### [What is expected]
Every line below from the one containing "158 273 789" through the one containing "319 243 1008" must be transcribed exactly. Omit all lines outside that stretch.

### [Input data]
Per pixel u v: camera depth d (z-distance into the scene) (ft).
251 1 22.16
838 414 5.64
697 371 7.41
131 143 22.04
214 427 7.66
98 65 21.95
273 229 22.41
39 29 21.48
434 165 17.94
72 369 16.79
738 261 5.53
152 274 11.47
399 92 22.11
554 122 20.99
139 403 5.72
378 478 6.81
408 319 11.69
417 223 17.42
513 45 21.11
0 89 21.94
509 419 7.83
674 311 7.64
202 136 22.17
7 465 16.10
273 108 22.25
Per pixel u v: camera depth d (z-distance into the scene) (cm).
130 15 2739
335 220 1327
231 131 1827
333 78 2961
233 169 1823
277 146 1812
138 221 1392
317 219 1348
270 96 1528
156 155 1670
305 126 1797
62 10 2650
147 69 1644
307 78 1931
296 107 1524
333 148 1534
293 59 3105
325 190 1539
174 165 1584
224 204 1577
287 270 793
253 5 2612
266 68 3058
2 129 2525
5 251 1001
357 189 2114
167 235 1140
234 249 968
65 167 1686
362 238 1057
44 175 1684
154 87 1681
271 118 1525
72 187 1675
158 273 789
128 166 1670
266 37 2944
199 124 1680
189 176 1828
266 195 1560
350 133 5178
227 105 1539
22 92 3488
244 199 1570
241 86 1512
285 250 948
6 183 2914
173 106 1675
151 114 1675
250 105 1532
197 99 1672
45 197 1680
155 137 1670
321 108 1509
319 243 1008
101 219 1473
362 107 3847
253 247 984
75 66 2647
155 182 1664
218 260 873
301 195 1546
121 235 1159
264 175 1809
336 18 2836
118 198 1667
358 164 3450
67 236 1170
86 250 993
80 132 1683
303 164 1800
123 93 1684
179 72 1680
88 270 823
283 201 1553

...

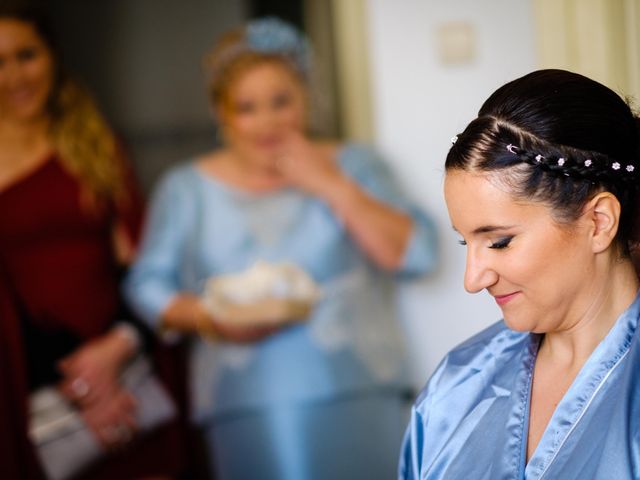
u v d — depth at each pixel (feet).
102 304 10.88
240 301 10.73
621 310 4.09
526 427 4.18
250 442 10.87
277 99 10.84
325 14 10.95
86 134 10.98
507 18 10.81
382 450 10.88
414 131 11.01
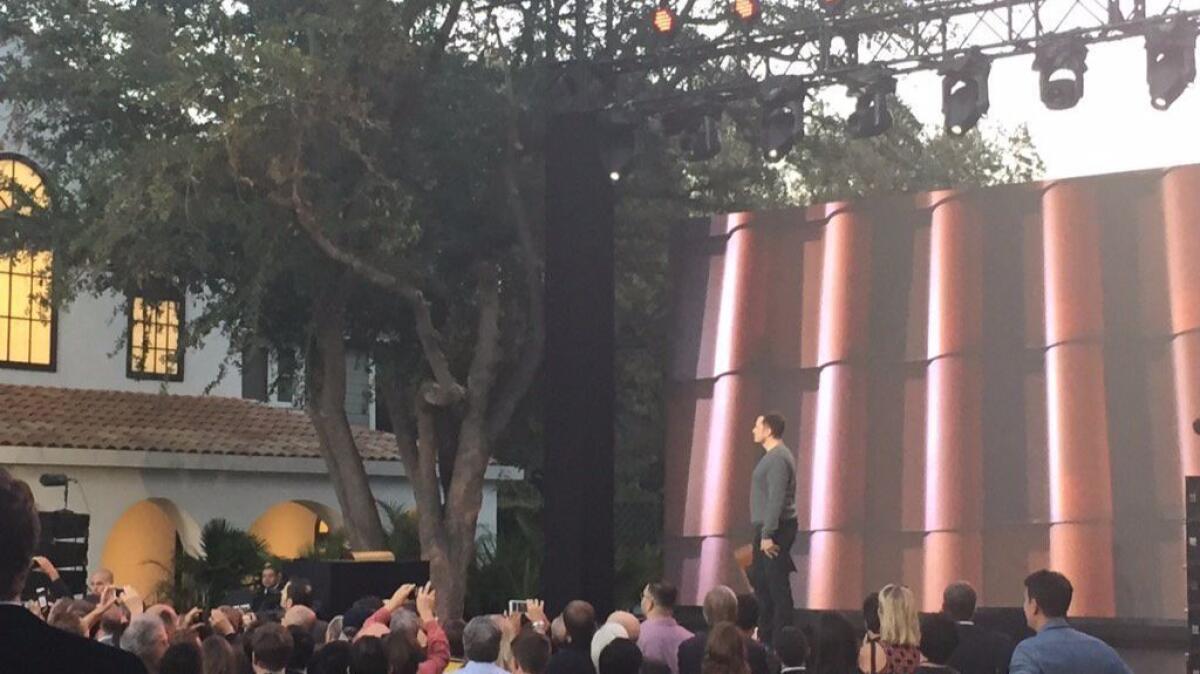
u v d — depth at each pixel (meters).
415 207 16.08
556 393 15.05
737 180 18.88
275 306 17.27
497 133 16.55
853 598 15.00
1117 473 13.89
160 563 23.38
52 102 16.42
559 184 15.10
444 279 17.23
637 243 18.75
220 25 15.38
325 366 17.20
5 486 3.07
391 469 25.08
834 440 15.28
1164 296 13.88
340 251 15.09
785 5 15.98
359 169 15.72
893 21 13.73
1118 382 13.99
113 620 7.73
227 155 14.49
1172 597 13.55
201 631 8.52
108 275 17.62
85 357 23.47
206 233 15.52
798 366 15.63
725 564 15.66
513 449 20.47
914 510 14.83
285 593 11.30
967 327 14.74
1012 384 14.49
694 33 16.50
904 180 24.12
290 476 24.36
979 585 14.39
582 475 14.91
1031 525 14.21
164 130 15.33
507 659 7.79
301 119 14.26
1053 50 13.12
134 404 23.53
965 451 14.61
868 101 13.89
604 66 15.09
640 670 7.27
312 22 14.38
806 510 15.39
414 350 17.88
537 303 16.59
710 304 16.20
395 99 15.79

### [Problem solution]
158 273 789
128 166 1670
266 37 2944
199 124 1680
189 176 1828
266 195 1560
350 133 5178
227 105 1539
22 92 3488
244 199 1570
241 86 1512
285 250 948
6 183 2914
173 106 1675
151 114 1675
250 105 1532
197 99 1672
45 197 1680
155 137 1670
321 108 1509
319 243 1008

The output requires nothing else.